Consumer electronics trump airline movies

There is a growing concern among airline companies spending millions to upgrade in-flight entertainment that Apple iPods and netbooks may make the costly upgrades a waste of time and resources.

The number of people who bring iPods, handheld gaming units and laptops onto the airplane while traveling has drastically increased over the past couple of years, with some airlines re-thinking how to go about upgrading.

Instead of offering in-flight entertainment, airlines such as Delta Air Lines now offer Wi-Fi Internet service for any devices, including netbooks, capable of accessing the Internet.  Other companies are thinking about charging passengers for the right to use power sockets and USB ports, allowing them to plug in and re-charge devices during the flight.

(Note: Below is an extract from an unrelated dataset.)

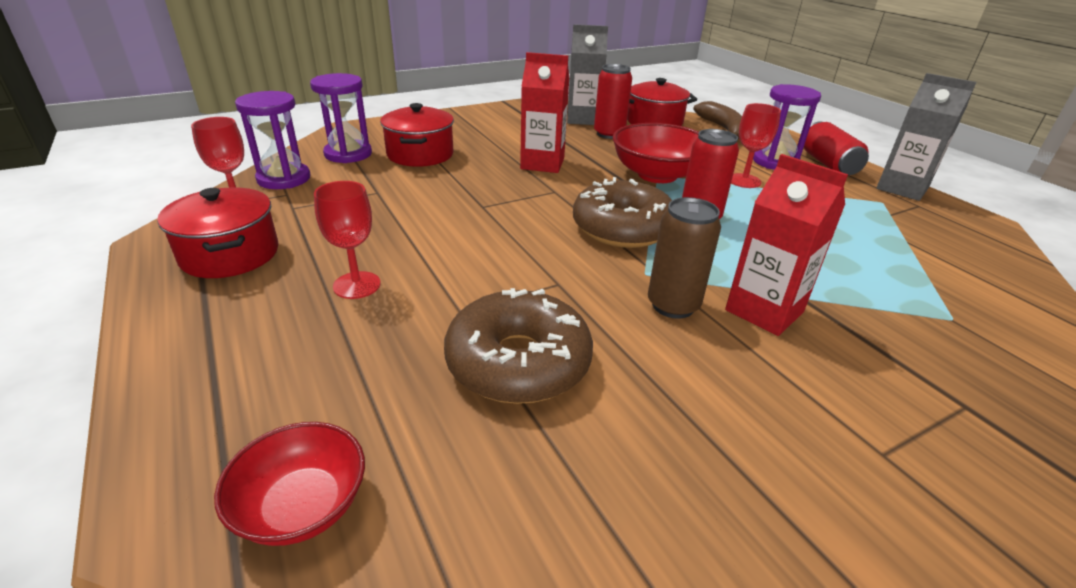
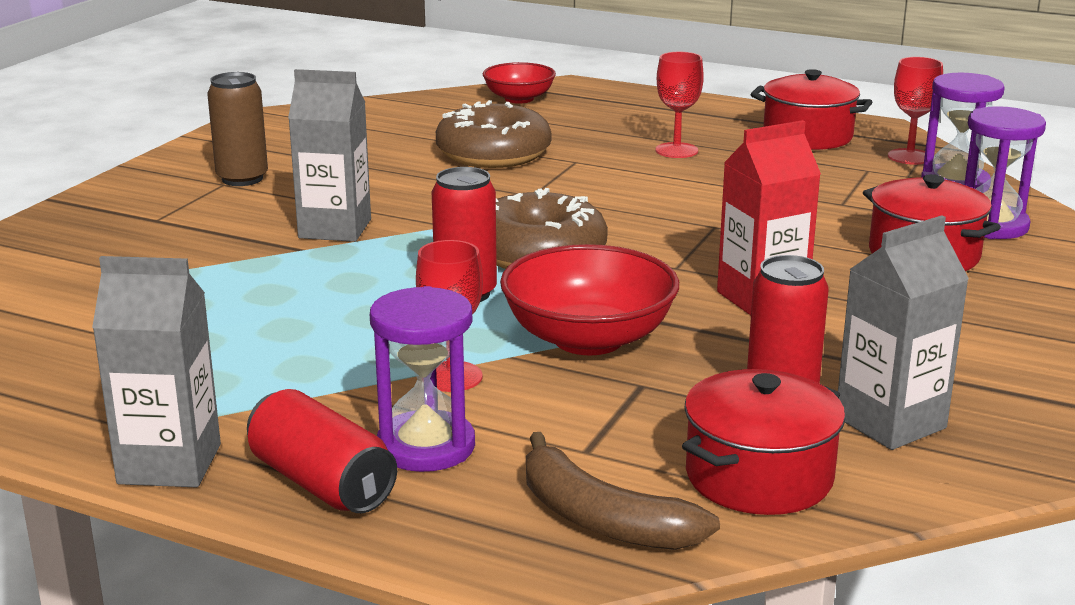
camera: 145 degrees right, 10 degrees down
(673, 305) = (418, 209): brown can -> brown can (242, 179)
(764, 311) = (335, 229): red carton -> grey carton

“They’re so many reasons for airlines to change the way it works right now,” Center of Asia-Pacific Aviation analyst Peter Harbinson told Reuters.  “The biggest advantage for airlines is the weight of the IFE equipment. Fuel burned, regular engineering checks, and licensing fees to movie studios all add up to a considerable amount of money for airlines.”

Airline companies can now focus on letting passengers entertain themselves during flights, and no longer have to install and maintain expensive in-flight entertainment systems from Panasonic and Rockwell Collins.

I personally enjoy the ability to listen to my own music and watch my own movies while traveling, as I no longer have to endure whatever in-flight movie is selected.  Furthermore, the ability to access Wi-Fi allows me to get work done regardless of where I am — a luxury that obviously wasn’t available just a few years ago.

Do you still have an interest in in-flight entertainment, or would you rather listen to your own music and watch your own movies while flying?